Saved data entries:

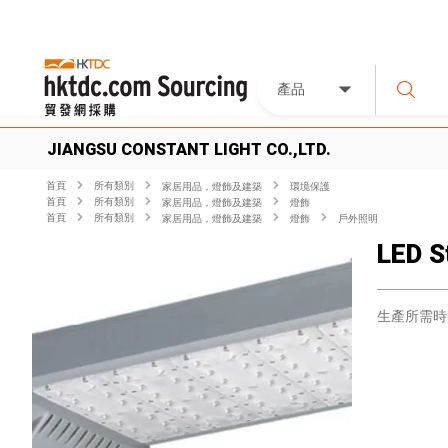
產品
JIANGSU CONSTANT LIGHT CO.,LTD.
首頁
所有類別
家居用品，燈飾及建築
環境保護
首頁
所有類別
家居用品，燈飾及建築
燈飾
首頁
所有類別
家居用品，燈飾及建築
燈飾
戶外照明
LED S
生產所需時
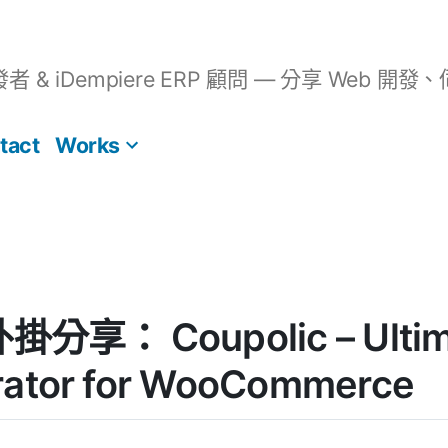
開發者 & iDempiere ERP 顧問 — 分享 We
tact
Works
外掛分享： Coupolic – Ultim
ator for WooCommerce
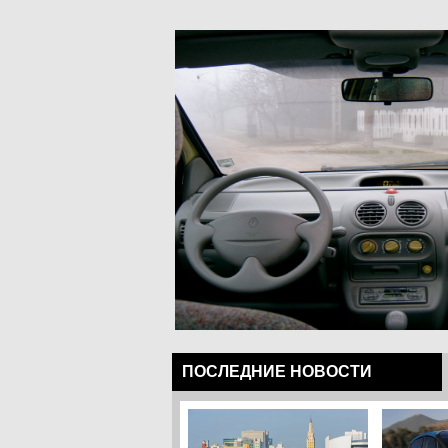
ПОСЛЕДНИЕ НОВОСТИ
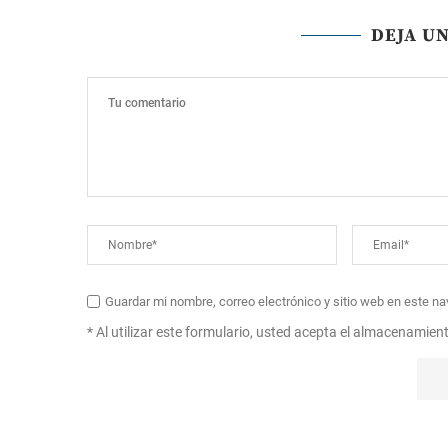
DEJA U
Guardar mi nombre, correo electrónico y sitio web en este n
* Al utilizar este formulario, usted acepta el almacenamien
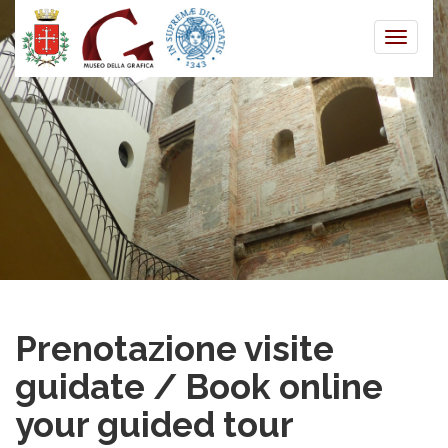
Toggle
naviga
Prenotazione visite
guidate / Book online
your guided tour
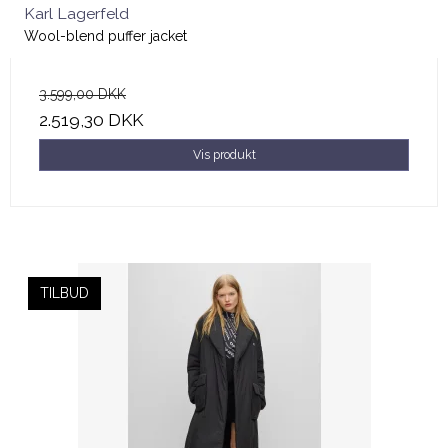
Karl Lagerfeld
Wool-blend puffer jacket
3.599,00 DKK
2.519,30 DKK
Vis produkt
TILBUD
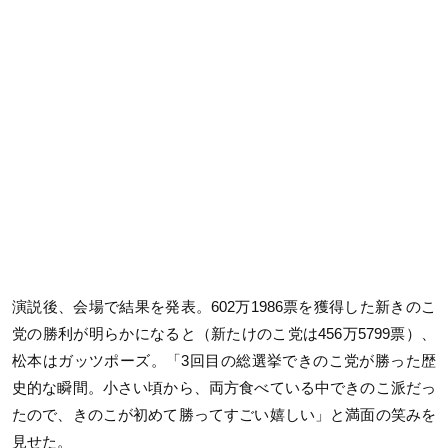
演説後、会場で結果を発表。602万1986票を獲得した新きのこ
党の勝利が明らかになると（新たけのこ党は456万5799票）、
松本はガッツポーズ。「3回目の総選挙できのこ党が勝った歴
史的な瞬間。小さい頃から、両方食べている中できのこ派だっ
たので、きのこが初めて勝ってすごい嬉しい」と満面の笑みを
見せた。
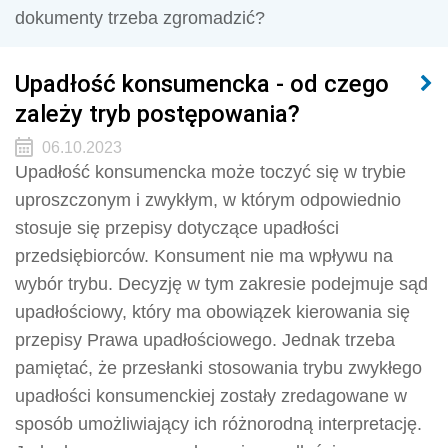
dokumenty trzeba zgromadzić?
Upadłość konsumencka - od czego
zależy tryb postępowania?
06.10.2023
Upadłość konsumencka może toczyć się w trybie
uproszczonym i zwykłym, w którym odpowiednio
stosuje się przepisy dotyczące upadłości
przedsiębiorców. Konsument nie ma wpływu na
wybór trybu. Decyzję w tym zakresie podejmuje sąd
upadłościowy, który ma obowiązek kierowania się
przepisy Prawa upadłościowego. Jednak trzeba
pamiętać, że przesłanki stosowania trybu zwykłego
upadłości konsumenckiej zostały zredagowane w
sposób umożliwiający ich różnorodną interpretację.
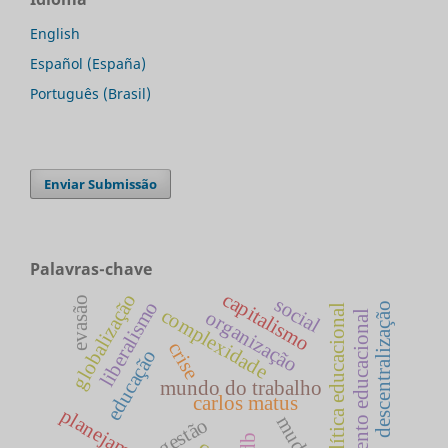
English
Español (España)
Português (Brasil)
Enviar Submissão
Palavras-chave
capitalismo
globalização
social
evasão
liberalismo
descentralização
política educacional
complexidade
organização
planejamento educacional
crise
educação
mundo do trabalho
carlos matus
gestão
ldb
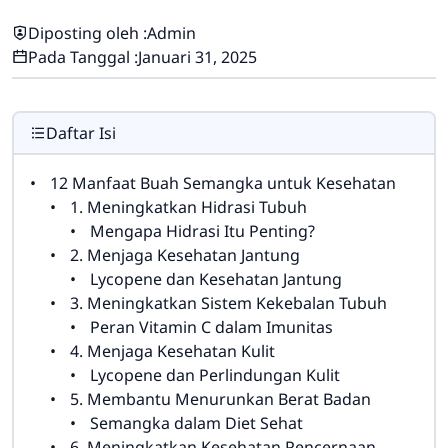
Diposting oleh :
Admin
Pada Tanggal :
Januari 31, 2025
Daftar Isi
12 Manfaat Buah Semangka untuk Kesehatan
1. Meningkatkan Hidrasi Tubuh
Mengapa Hidrasi Itu Penting?
2. Menjaga Kesehatan Jantung
Lycopene dan Kesehatan Jantung
3. Meningkatkan Sistem Kekebalan Tubuh
Peran Vitamin C dalam Imunitas
4. Menjaga Kesehatan Kulit
Lycopene dan Perlindungan Kulit
5. Membantu Menurunkan Berat Badan
Semangka dalam Diet Sehat
6. Meningkatkan Kesehatan Pencernaan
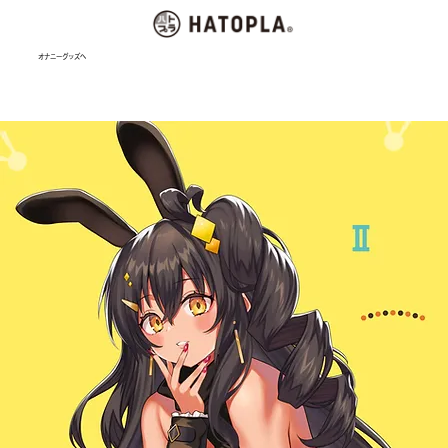
オナニーグッズへ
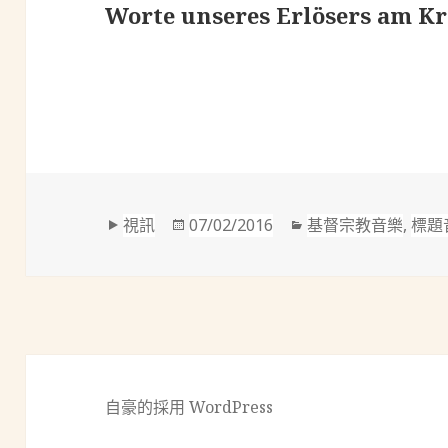
Worte unseres Erlösers am 
格
發
分
視訊
07/02/2016
基督宗教音樂
,
標題
式
佈
類
於
自豪的採用 WordPress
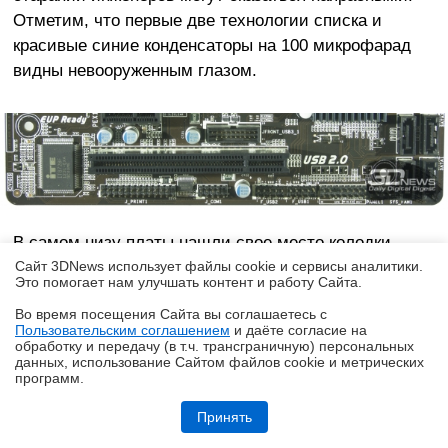
Отметим, что первые две технологии списка и
красивые синие конденсаторы на 100 микрофарад
видны невооруженным глазом.
В самом низу платы нашли свое место колодки
внутренних разъемов. Слева направо расположены:
Сайт 3DNews использует файлы cookie и сервисы аналитики.
Это помогает нам улучшать контент и работу Cайта.
контакты LPT, COM, пара USB и гребенка контактов
Во время посещения Cайта вы соглашаетесь с
подключения передней панели. Сверху над ними
Пользовательским соглашением
и даёте согласие на
✖
оказалась колодка USB 3.0.
обработку и передачу (в т.ч. трансграничную) персональных
данных, использование Cайтом файлов cookie и метрических
программ.
Обзор «малолитражного суперкомпьютера» MSI EdgeXpert MS-C931
Принять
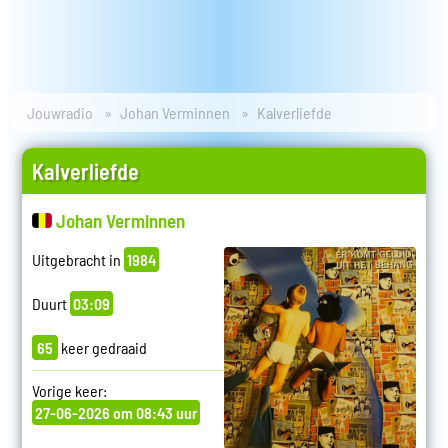
Jouwradio
Johan Verminnen
Kalverliefde
Kalverliefde
Johan Verminnen
Uitgebracht in
1984
Duurt
03:09
65
keer gedraaid
Vorige keer:
27-06-2026 om 08:43 uur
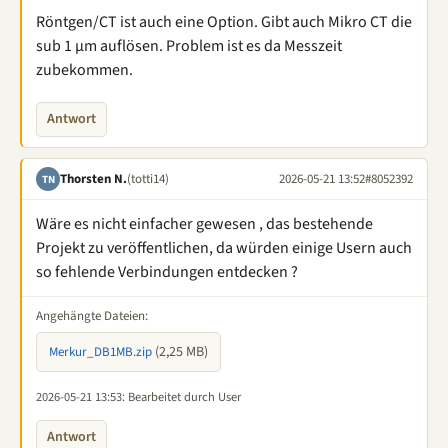
Röntgen/CT ist auch eine Option. Gibt auch Mikro CT die
sub 1 µm auflösen. Problem ist es da Messzeit
zubekommen.
Antwort
Thorsten N.
(totti14)
2026-05-21 13:52
#8052392
TN
Wäre es nicht einfacher gewesen , das bestehende
Projekt zu veröffentlichen, da würden einige Usern auch
so fehlende Verbindungen entdecken ?
Angehängte Dateien:
(2,25 MB)
Merkur_DB1MB.zip
2026-05-21 13:53
: Bearbeitet durch User
Antwort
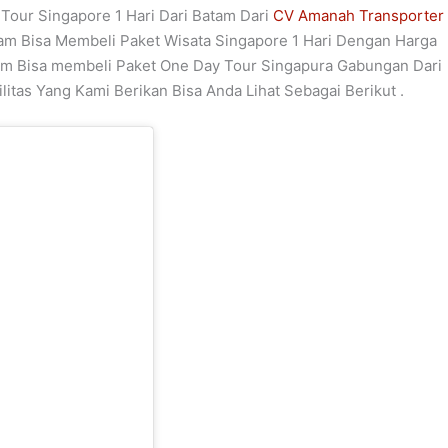
Tour Singapore 1 Hari Dari Batam Dari
CV Amanah Transporter
tam Bisa Membeli Paket Wisata Singapore 1 Hari Dengan Harga
tam Bisa membeli Paket One Day Tour Singapura Gabungan Dari
litas Yang Kami Berikan Bisa Anda Lihat Sebagai Berikut .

### Task
A faithful copy of every record is required, with no pictures included.

### Exercise response
產品
JIANGSU CONSTANT LIGHT CO.,LTD.
首頁
所有類別
家居用品，燈飾及建築
環境保護
首頁
所有類別
家居用品，燈飾及建築
燈飾
首頁
所有類別
家居用品，燈飾及建築
燈飾
戶外照明
LED S
生產所需時
開發者 & iDempiere ERP 顧問 — 分享 We
tact
Works
外掛分享： Coupolic – Ultim
ator for WooCommerce
ПОСЛЕДНИЕ НОВОСТИ
DEJA U
Guardar mi nombre, correo electrónico y sitio web en este n
* Al utilizar este formulario, usted acepta el almacenamien
Toggle
naviga
Prenotazione visite
guidate / Book online
your guided tour
Karl Lagerfeld
Wool-blend puffer jacket
3.599,00 DKK
2.519,30 DKK
Vis produkt
TILBUD
演説後、会場で結果を発表。602万1986票を獲得した新きのこ
党の勝利が明らかになると（新たけのこ党は456万5799票）、
松本はガッツポーズ。「3回目の総選挙できのこ党が勝った歴
史的な瞬間。小さい頃から、両方食べている中できのこ派だっ
たので、きのこが初めて勝ってすごい嬉しい」と満面の笑みを
見せた。
dokumenty trzeba zgromadzić?
Upadłość konsumencka - od czego
zależy tryb postępowania?
06.10.2023
Upadłość konsumencka może toczyć się w trybie
uproszczonym i zwykłym, w którym odpowiednio
stosuje się przepisy dotyczące upadłości
przedsiębiorców. Konsument nie ma wpływu na
wybór trybu. Decyzję w tym zakresie podejmuje sąd
upadłościowy, który ma obowiązek kierowania się
przepisy Prawa upadłościowego. Jednak trzeba
pamiętać, że przesłanki stosowania trybu zwykłego
upadłości konsumenckiej zostały zredagowane w
sposób umożliwiający ich różnorodną interpretację.
English
Español (España)
Português (Brasil)
Enviar Submissão
Palavras-chave
capitalismo
globalização
social
evasão
liberalismo
descentralização
política educacional
complexidade
organização
planejamento educacional
crise
educação
mundo do trabalho
carlos matus
gestão
ldb
Diposting oleh :
Admin
Pada Tanggal :
Januari 31, 2025
Daftar Isi
12 Manfaat Buah Semangka untuk Kesehatan
1. Meningkatkan Hidrasi Tubuh
Mengapa Hidrasi Itu Penting?
2. Menjaga Kesehatan Jantung
Lycopene dan Kesehatan Jantung
3. Meningkatkan Sistem Kekebalan Tubuh
Peran Vitamin C dalam Imunitas
4. Menjaga Kesehatan Kulit
Lycopene dan Perlindungan Kulit
5. Membantu Menurunkan Berat Badan
Semangka dalam Diet Sehat
6. Meningkatkan Kesehatan Pencernaan
オナニーグッズへ
Worte unseres Erlösers am 
格
發
分
視訊
07/02/2016
基督宗教音樂
,
標題
式
佈
類
於
自豪的採用 WordPress
Отметим, что первые две технологии списка и
красивые синие конденсаторы на 100 микрофарад
видны невооруженным глазом.
В самом низу платы нашли свое место колодки
внутренних разъемов. Слева направо расположены:
Сайт 3DNews использует файлы cookie и сервисы аналитики.
Это помогает нам улучшать контент и работу Cайта.
контакты LPT, COM, пара USB и гребенка контактов
Во время посещения Cайта вы соглашаетесь с
подключения передней панели. Сверху над ними
Пользовательским соглашением
и даёте согласие на
✖
оказалась колодка USB 3.0.
обработку и передачу (в т.ч. трансграничную) персональных
данных, использование Cайтом файлов cookie и метрических
программ.
Обзор «малолитражного суперкомпьютера» MSI EdgeXpert MS-C931
Принять
Jouwradio
Johan Verminnen
Kalverliefde
Kalverliefde
Johan Verminnen
Uitgebracht in
1984
Duurt
03:09
65
keer gedraaid
Vorige keer:
27-06-2026 om 08:43 uur
Röntgen/CT ist auch eine Option. Gibt auch Mikro CT die
sub 1 µm auflösen. Problem ist es da Messzeit
zubekommen.
Antwort
Thorsten N.
(totti14)
2026-05-21 13:52
#8052392
TN
Wäre es nicht einfacher gewesen , das bestehende
Projekt zu veröffentlichen, da würden einige Usern auch
so fehlende Verbindungen entdecken ?
Angehängte Dateien:
(2,25 MB)
Merkur_DB1MB.zip
2026-05-21 13:53
: Bearbeitet durch User
Antwort
Tour Singapore 1 Hari Dari Batam Dari
CV Amanah Transporter
tam Bisa Membeli Paket Wisata Singapore 1 Hari Dengan Harga
tam Bisa membeli Paket One Day Tour Singapura Gabungan Dari
litas Yang Kami Berikan Bisa Anda Lihat Sebagai Berikut .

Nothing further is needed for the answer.